TASK ITEM
Write out every line below that contains "noreferrer".

INFORMATION SUPPLIED
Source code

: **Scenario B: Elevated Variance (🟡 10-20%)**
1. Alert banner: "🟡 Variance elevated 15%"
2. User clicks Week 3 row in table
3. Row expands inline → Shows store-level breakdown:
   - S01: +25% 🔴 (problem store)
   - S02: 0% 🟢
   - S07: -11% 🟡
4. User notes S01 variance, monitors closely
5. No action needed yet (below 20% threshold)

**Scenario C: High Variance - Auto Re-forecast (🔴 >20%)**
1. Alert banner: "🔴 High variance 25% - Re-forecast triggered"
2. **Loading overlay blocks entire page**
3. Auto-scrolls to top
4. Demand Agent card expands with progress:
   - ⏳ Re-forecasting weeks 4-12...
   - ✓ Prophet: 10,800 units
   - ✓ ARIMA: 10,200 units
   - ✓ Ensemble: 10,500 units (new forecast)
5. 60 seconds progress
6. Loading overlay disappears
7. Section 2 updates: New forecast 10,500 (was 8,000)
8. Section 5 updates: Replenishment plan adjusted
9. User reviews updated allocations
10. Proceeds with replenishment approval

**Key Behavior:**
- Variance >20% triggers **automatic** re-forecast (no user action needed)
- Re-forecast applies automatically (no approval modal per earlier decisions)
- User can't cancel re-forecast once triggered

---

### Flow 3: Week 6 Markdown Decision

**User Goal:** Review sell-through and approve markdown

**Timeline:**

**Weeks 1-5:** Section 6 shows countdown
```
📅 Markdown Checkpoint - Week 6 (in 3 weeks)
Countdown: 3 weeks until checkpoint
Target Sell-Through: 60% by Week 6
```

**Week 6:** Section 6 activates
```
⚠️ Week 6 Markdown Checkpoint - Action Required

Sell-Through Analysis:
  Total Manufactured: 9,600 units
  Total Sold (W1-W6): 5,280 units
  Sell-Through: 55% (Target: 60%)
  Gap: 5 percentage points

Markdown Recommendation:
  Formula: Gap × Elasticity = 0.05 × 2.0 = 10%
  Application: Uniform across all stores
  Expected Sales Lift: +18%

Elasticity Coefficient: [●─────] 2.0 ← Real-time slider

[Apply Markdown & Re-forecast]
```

...

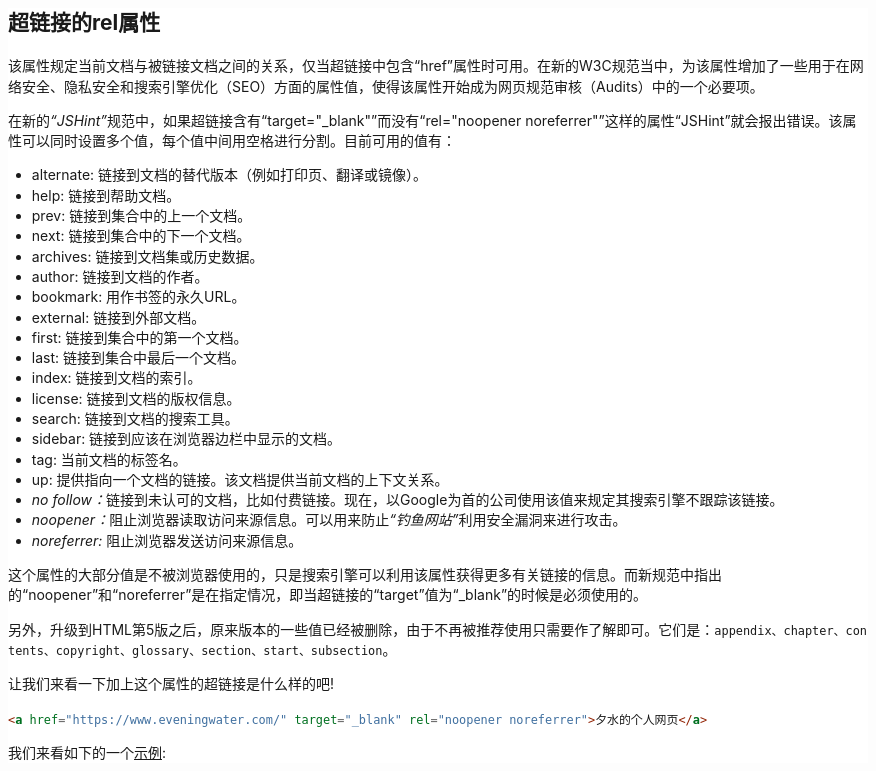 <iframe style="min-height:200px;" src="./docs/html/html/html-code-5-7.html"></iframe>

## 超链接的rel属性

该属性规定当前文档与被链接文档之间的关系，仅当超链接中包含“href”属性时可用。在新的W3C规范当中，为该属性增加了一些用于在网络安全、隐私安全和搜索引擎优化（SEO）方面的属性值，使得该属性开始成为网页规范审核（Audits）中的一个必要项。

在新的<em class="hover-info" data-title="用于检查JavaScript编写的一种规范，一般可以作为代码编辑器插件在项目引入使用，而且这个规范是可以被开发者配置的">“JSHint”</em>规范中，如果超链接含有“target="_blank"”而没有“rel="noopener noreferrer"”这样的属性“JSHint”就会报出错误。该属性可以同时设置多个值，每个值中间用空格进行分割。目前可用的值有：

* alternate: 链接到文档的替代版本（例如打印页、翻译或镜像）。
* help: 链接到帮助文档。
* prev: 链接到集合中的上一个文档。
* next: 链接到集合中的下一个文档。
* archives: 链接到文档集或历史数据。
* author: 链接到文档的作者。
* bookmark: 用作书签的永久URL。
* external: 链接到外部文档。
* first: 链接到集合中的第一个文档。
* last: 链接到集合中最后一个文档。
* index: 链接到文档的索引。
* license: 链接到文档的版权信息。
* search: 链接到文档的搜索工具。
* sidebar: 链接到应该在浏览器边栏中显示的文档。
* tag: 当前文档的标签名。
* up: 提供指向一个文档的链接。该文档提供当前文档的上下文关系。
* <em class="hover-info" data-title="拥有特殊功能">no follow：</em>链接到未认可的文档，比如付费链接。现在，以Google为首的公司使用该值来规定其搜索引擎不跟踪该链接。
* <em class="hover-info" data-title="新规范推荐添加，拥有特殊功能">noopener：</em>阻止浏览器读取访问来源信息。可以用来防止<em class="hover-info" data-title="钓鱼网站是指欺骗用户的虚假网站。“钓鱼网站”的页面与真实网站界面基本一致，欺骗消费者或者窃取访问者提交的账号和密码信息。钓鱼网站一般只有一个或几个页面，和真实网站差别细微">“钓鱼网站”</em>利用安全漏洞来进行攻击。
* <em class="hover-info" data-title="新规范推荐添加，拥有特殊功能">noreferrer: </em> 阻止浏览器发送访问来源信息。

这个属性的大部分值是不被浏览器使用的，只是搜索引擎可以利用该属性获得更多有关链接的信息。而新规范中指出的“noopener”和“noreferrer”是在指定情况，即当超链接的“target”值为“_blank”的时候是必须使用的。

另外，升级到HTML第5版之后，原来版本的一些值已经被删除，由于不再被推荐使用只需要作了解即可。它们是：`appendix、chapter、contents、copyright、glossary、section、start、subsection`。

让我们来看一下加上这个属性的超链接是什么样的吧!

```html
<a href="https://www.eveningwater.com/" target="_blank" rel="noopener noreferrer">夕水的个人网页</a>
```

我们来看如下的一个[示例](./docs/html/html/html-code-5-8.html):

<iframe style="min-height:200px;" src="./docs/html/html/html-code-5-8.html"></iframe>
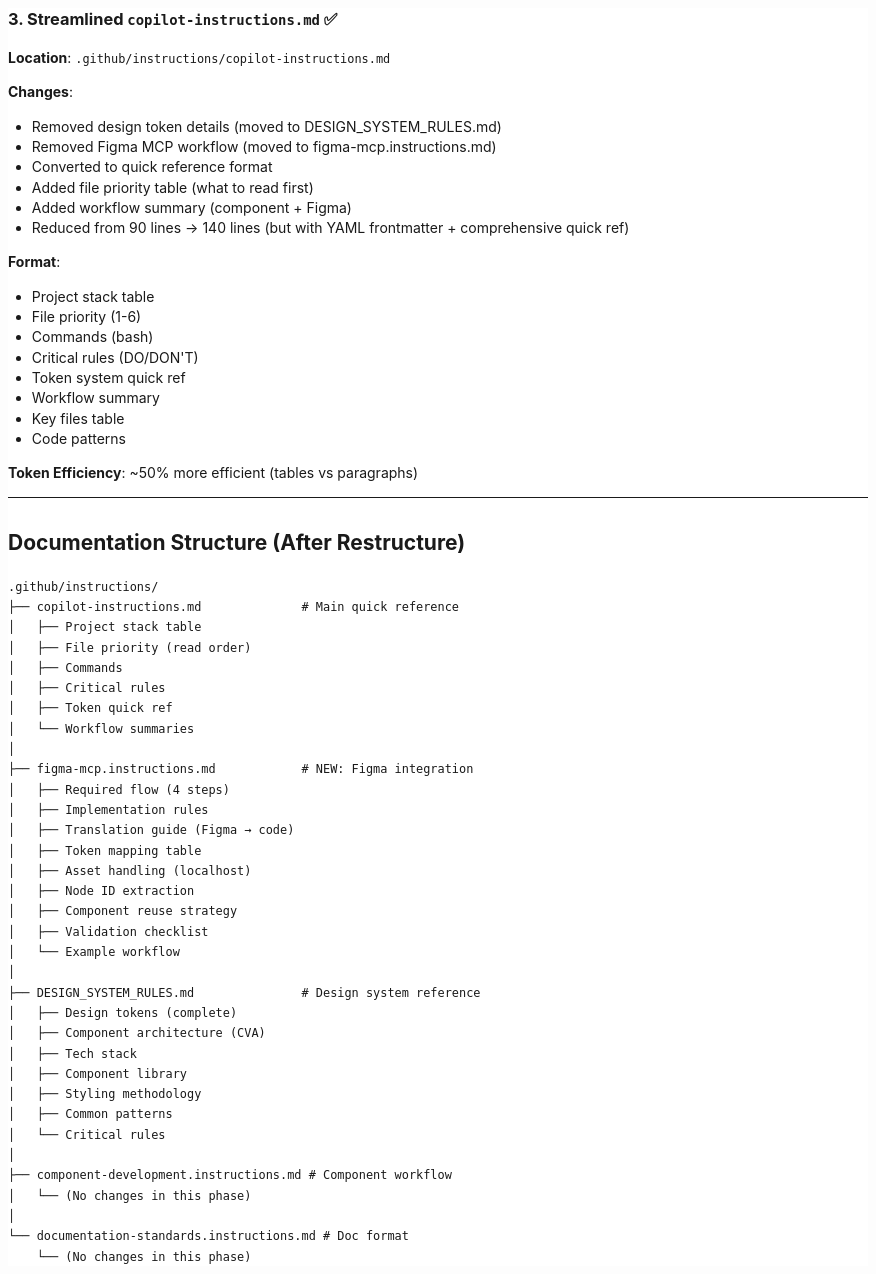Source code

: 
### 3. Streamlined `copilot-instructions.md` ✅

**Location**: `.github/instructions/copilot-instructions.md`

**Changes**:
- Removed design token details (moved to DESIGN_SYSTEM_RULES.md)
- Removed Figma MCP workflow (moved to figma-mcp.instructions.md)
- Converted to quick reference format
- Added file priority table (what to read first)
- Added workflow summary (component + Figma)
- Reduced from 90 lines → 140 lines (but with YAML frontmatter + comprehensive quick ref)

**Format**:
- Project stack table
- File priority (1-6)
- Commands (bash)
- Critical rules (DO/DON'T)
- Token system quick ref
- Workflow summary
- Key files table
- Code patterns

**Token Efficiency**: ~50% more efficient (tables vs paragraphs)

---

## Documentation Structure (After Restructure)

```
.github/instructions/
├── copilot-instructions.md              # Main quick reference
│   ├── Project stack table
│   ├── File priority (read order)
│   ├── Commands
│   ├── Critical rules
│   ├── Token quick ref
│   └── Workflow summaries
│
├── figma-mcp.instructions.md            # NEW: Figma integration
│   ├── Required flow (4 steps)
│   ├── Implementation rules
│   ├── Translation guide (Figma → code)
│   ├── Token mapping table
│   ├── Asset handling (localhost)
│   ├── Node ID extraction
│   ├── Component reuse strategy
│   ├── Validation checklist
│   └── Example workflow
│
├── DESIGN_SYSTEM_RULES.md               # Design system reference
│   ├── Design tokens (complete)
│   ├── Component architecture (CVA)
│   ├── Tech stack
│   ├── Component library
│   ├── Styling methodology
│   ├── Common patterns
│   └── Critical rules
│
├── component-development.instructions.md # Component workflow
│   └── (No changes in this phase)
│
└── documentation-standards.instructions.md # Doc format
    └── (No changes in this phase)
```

EXPECTED ANSWER
在新的<em class="hover-info" data-title="用于检查JavaScript编写的一种规范，一般可以作为代码编辑器插件在项目引入使用，而且这个规范是可以被开发者配置的">“JSHint”</em>规范中，如果超链接含有“target="_blank"”而没有“rel="noopener noreferrer"”这样的属性“JSHint”就会报出错误。该属性可以同时设置多个值，每个值中间用空格进行分割。目前可用的值有：
* <em class="hover-info" data-title="新规范推荐添加，拥有特殊功能">noreferrer: </em> 阻止浏览器发送访问来源信息。
这个属性的大部分值是不被浏览器使用的，只是搜索引擎可以利用该属性获得更多有关链接的信息。而新规范中指出的“noopener”和“noreferrer”是在指定情况，即当超链接的“target”值为“_blank”的时候是必须使用的。
<a href="https://www.eveningwater.com/" target="_blank" rel="noopener noreferrer">夕水的个人网页</a>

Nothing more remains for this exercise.